Philosopher Michael Ruse comes across as a windbag simply assuming that his opponents are cross-dressers and that denying global warming is identical to denying evolution.

Law Professor Mike McConnell [at 20 minutes] comes across as uncommonly sane and a throwback to an earlier time when the idea that exposing all sides of discussion to a public airing was a way to get at the truth, and that if fundamentalists were Navajos, then Liberals would treat them better.



At 50 minutes, McConnell actually makes the argument for welcoming creation arguments in with the confidence that the right side will win.

My 10th Grade Biology allowed a debate on Evolution v. Creation. I took the Evolution side and mopped the floor with the other side and ended for myself and many others the Creation argument by actually dealing with those arguments!!!

What a crazy idea!

That approach, incidentally, was considered to be the essence of the First Amendment when I was in law school, and was part of the Supreme Court's remedy that "more speech" not less speech was the answer.

The atheist evolution lady doesn't want that debate at all because there is only one right answer in her mind.

In that regard, she represents the new thinking on "public discourse."

She then tells us that the topic is not science; ok, make that the debate, then.

*Sheesh*

Saturday, June 02, 2012

In a way, the sheer cussedness of this is admirable.

46% of Americans believe in special creation of human beings within the last 10,000 years.

Here is the Gallup Poll on the subject.

Naturally, the oikophobes and atheists are looking at this as evidence of the unredeemable ignorance of Republican/uneducated "godbotherers" but notice that 41% of Democrats and 25% of those who made their way through a post-graduate education believe in the most extreme form of creationism.

Perhaps 41% of the Democrat party are church-going Evangelicals, but how does anyone make through post-graduate education and remain committed to "special creationism."




Tuesday, April 17, 2012

Grace.

Obviously, since I'd be more likely to pray that this guy got "crotch-rot" than pay for his groceries, I don't belong in the company of the Christians who helped to convert this atheist by communicating God's grace to him through corporeal works of mercy.

This is one of those stories that seems too good to be true. Last month, we told you about Patrick Greene, an atheist activist who threatened to sue over the presence of a nativity scene in Athens, Texas.

Despite his actions against the religious symbol, Christians came together to raise funds for him and his wife to purchase groceries after he fell ill. Now, as a result of the kind gesture, Greene has reportedly announced that he has become a Christian — and that he wants to enter ministry.
(Related: Christians Raise Funds to Help Atheist Who Threatened to Sue Over TX Nativity Scene)

It’s only been two months since the atheist was threatening to wage a legal war against the nativity scene in Henderson County. But something changed over the past 60 days. After residents found out that Greene was suffering from a serious eye condition that could lead to blindness and he was forced to retire, Christians‘ kindness transformed Greene’s worldview.
****************************************
## Task list
[a] Check each statement against the blog excerpt and answer yes or no, quoting the words from the excerpt that decide it: (i) 41% of Democrats are said to believe in the most extreme form of creationism; (ii) McConnell makes the argument for welcoming creation arguments at 20 minutes; (iii) Patrick Greene threatened to sue over a nativity scene in Athens, Texas.
[b] Carry on writing the blog excerpt from the point where it stops.
You can leave the records that come next aside, since nothing here depends on them.

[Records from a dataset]
****************************************
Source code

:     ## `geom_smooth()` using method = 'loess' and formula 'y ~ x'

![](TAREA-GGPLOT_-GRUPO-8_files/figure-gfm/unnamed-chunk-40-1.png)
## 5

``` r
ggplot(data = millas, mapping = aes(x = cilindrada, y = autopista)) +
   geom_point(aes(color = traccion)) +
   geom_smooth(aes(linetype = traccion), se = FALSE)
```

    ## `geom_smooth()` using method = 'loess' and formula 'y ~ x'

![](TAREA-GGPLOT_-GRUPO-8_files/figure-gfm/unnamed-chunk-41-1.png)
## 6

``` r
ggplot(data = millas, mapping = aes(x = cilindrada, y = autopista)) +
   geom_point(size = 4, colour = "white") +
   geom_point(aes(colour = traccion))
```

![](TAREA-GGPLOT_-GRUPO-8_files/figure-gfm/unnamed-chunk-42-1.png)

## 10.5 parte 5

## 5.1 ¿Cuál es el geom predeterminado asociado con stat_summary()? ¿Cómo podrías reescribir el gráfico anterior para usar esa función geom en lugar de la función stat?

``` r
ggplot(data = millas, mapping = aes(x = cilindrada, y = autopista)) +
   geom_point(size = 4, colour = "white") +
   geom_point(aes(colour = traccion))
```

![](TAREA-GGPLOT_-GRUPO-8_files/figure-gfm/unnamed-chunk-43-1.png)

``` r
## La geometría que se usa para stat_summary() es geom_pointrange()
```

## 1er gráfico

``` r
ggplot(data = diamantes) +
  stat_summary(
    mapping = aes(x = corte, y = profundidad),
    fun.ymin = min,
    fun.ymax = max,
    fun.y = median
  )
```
****************************************
## Expected results
[a]
(i) Yes: "notice that 41% of Democrats and 25% of those who made their way through a post-graduate education believe in the most extreme form of creationism."
(ii) No: "At 50 minutes, McConnell actually makes the argument for welcoming creation arguments in with the confidence that the right side will win."
(iii) Yes: "an atheist activist who threatened to sue over the presence of a nativity scene in Athens, Texas."

[b]
In the end, they offered him $400 for groceries and other needs (atheists raised additional funds). This simple gift, which was given despite ideological and theological differences, apparently caused Greene to re-think his atheistic inclinations. The Christian Post recaps his transformation from non-belief to an adherence to Jesus Christ:

“There’s been one lingering thought in the back of my head my entire life, and it‘s one thought that I’ve never been able to reconcile, and that is the vast difference between all the animals and us,” Greene told The Christian Post on Tuesday, as he began to explain his recent transformation from atheist to Christian. The theory of evolution didn’t answer his questions, he says, so he just set those questions aside and didn’t think about them anymore.

That last part made me think of the X-Files episode, Die Hand die Verletzt, where Satan decides to "terminate with extreme prejudice" a Parent-Teachers Association in a town founded by Satan-worshippers.  It seems that like true believers everywhere, the Satanist have "secularized" and started treating the dark arts like boring rituals that have to be gotten through out of tradition.  For me, though, one of the more arresting scenes of the show was the confession of one Satan worshipper who described the crisis of faith he suffered because after a lifetime of being taught that he was a mere animal, he realized in the form of his young daughter that he had to be more than an animal.

Friday, November 11, 2011

Fascinating.

Score one for evolutionary theory as scientists discover "fossil genes."
In a sense they really are ghosts, because they contain the remnants of function they once had, and more interestingly, they retain the relative location they still occupy in our contemporary living relatives on the Tree of Life.


Trinity Western University biologist Dennis Venema highlighted this in a paper published last year which, for other reasons, I have been re-reading. As he reviews some key pieces of evidence for common ancestry, he writes:

“Common ancestry also predicts that, beyond human-chimpanzee common ancestry, the common primate ancestor also shares ancestry with other vertebrates in the more distant past. For example, evolutionary theory predicts that humans, like all vertebrates, are descended from egg-laying ancestors. As with all placental mammals, humans do not use egg yolk as a source of nutrition for their embryos. Other vertebrates such as fish and birds do employ egg yolk, as do a small number of extant mammals such as the platypus.
But it turns out, humans still retain the remnants of these yolk-producing genes. A particular protein used as a component in egg-development in egg-laying vertebrates, Venema points out, is produced by a gene called vitellogenin. And recently some researchers decided to find out if humans carry the pseudogene for vitellogenin.

They did this by first locating the functional vitellogenin gene in the chicken genome. They examined all the genes flanking the vitellogenin sequence–and then tracked these same genes in the human genome. According to Venema:

“They found that these genes were present side-by-side and functional in the human genome; then they performed an examination of human sequence between them. As expected, the heavily mutated, pseudogenized sequence of the vitellogenin gene was present in the human genome at this precise location. The human genome thus contains the mutated remains of a gene devoted to egg yolk formation in egg-laying vertebrates at the precise location predicted by shared synteny derived from common ancestry.
This is certainly one of the more extraordinary pieces of evidence for common ancestry as Darwin first proposed it.

It’s one thing to tell your kids or students that we share some obvious gene sequences with animals (like primates) that look a lot like us. They think that’s cool.

It’s another to watch their expressions when you tell them we still carry the remains of genes … for making egg yolk.

Tuesday, November 01, 2011

Why evolution and much of science require faith...

...because humans suffer from a "poverty of imagination."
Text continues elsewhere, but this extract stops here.